# best for cardio



## gary (Dec 24, 2013)

hi im a long distanced runner, any other runners here? whats your martial art? u see im planning to try taekwondo in the new year, it seems good for cardio yea and with those high kicks thats gotta make legs much stronger and may improve my running times.


----------



## Danny T (Dec 24, 2013)

It really comes down to how you train. Having done TKD and Muay Thai I believe Muay Thai would be far more advantageous for your cardio. Muay Thai is extremely anaerobic where as long distance running is aerobic for the finishing sprint you will need to increase your anaerobic endurance.


----------



## Dirty Dog (Dec 24, 2013)

If you are looking at a martial art as a way to improve your long distance running, you will likely be disappointed.
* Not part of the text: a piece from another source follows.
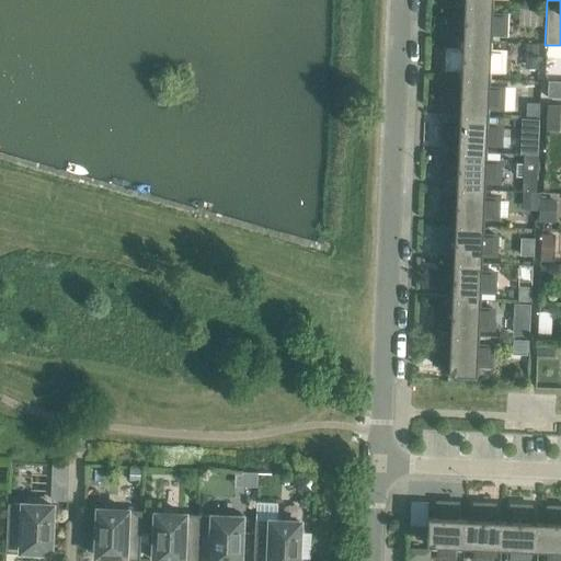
[(461,33),(461,42),(489,43),(489,34),(504,35),(505,15),(490,15),(490,7),(462,4),(462,13),(447,13),(447,32),(461,33)]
Martial arts, with their emphasis on various forms of combat or sparring, are geared towards relatively short bursts of high speed - sprints, not the marathon.
That being said, there are plenty of other benefits from MA training.


----------



## donald1 (Dec 24, 2013)

A good thing to do is to train daily even if it's just thirty minutes a day it's good to have that energy so when you go to tae kwon doe for the first time you don't get overwhelmed it will also give a good first impression 

Secondly basic stretches are very important for those kicks you can do them at home, work anywhere really.  It's important because you will need to stay limber 

Yes there are many benefits from it best of luck with your chosen style


----------



## drewtoby (Jan 5, 2014)

I'm a runner! Usually just 5k distance each run though in the summer months. I do hapkido, and I must agree with Dirty Dog: running will benefit you in your chosen art, but your chosen art will not really benefit your running (unless if you run into danger, pun intended).


----------



## wingchun100 (Feb 7, 2014)

I have to agree with the other posters. Martial arts trains you for a stop-start rhythm...what is known as "broken rhythm." (I first heard that term from Bruce Lee, but I'm sure others used it before him.)


----------